Amplitude and phase of time domain signals

The scaling factor for the input signal depends on the corresponding excitation type:

Excitation type

Input signal scaling factor

Waveguide port

1 (unit: sqrt(Watt))

Discrete port (S-parameter)

1 (unit: sqrt(Watt))

Discrete port (Voltage)

user defined (unit: V)

Discrete port (Current)

user defined (unit: A)

Field source (RSD current source)

fixed by input data (see broadband imprint normalization)

Field source (FSM and NFD field sources)

fixed by input data (see broadband imprint normalization)

 

This means that, e.g., a waveguide port realizes an input power of 1 Watt (peak) over its entire port face; therefore, the field amplitude itself changes with the size of the port. In contrast, a Plane wave is excited with a constant field amplitude, independent of the size of the boundary plane where the wave is excited.

Field sources (RSD, FSM, or NFD imports) are excited at the amplitudes given in the input data. No normalization is performed and these field values are fixed by the input data.

Spectral results from transient solvers

All frequency domain results like probes or monitors are in general normalized to the default Gaussian signal to offer comparable results to any solutions from frequency domain solvers. Thus the results correspond to a peak excitation with the input signal scaling factor. For example for a waveguide port excitation, this means 1 Watt stimulated peak power.

Note regarding Particle in Cell (PIC) or Wakefield simulations:
For PIC and Wakefield simulations the normalization is disabled by default. If the frequency based results need to be normalized to the reference signal, the checkbox "Normalize to reference signal" should be enabled: Simulation: Solver Start Simulation Specials Solver.

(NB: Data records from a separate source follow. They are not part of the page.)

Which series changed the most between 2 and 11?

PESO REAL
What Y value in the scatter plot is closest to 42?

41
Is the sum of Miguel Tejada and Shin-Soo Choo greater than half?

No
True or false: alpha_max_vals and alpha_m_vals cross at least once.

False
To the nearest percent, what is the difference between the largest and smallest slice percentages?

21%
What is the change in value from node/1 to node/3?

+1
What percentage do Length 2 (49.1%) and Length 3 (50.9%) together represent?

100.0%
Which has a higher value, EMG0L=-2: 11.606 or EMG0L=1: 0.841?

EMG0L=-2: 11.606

In case that other signals than the default Gaussian signal are used, then no normalization is applied at all. However, you can still activate normalization to the selected reference signal for the transient solver on the Special Solver Parameters - Solver dialog page.

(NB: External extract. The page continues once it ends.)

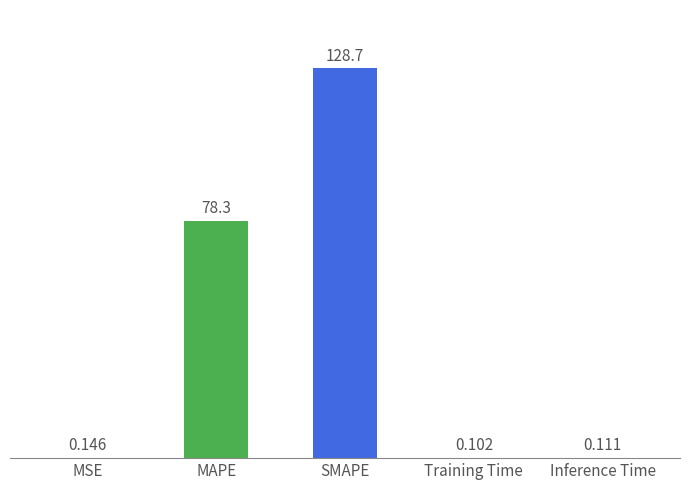

The value at MAPE is 23.7. True or false?

False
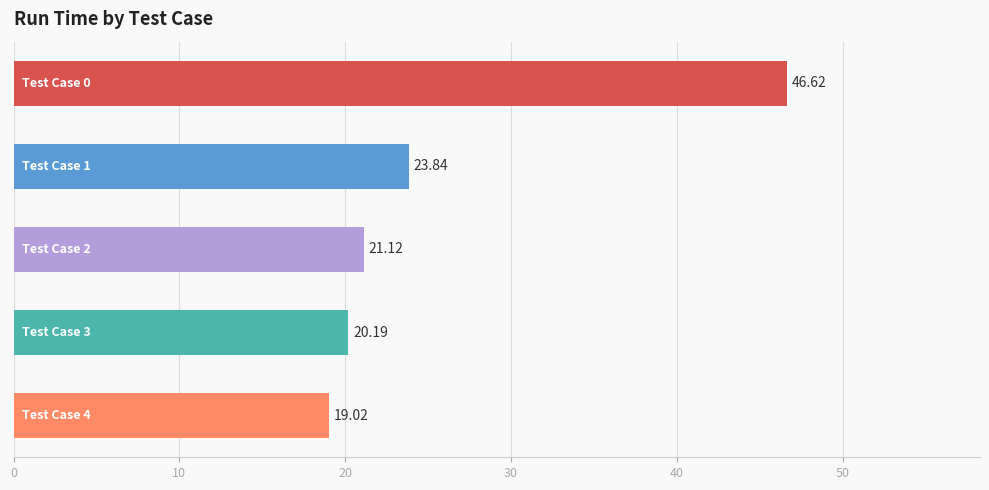

Count the number of values greater than 21.

3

In case of a transient co-simulation the normalization is by default driven from CST DESIGN STUDIO, i.e. when the co-simulation is excitated with the default Gaussian signal inside CST DESIGN STUDIO then all results inside CST MICROWAVE STUDIO are normalized to this signal. Otherwise the results are unnormalized. This behavior can again be changed by activating normalization to the selected reference signal inside CST MICROWAVE STUDIO for the transient solver on the Special Solver Parameters - Solver dialog page.

Eigenmode solutions

All eigenmode solutions are normalized to 1 Joule total stored energy.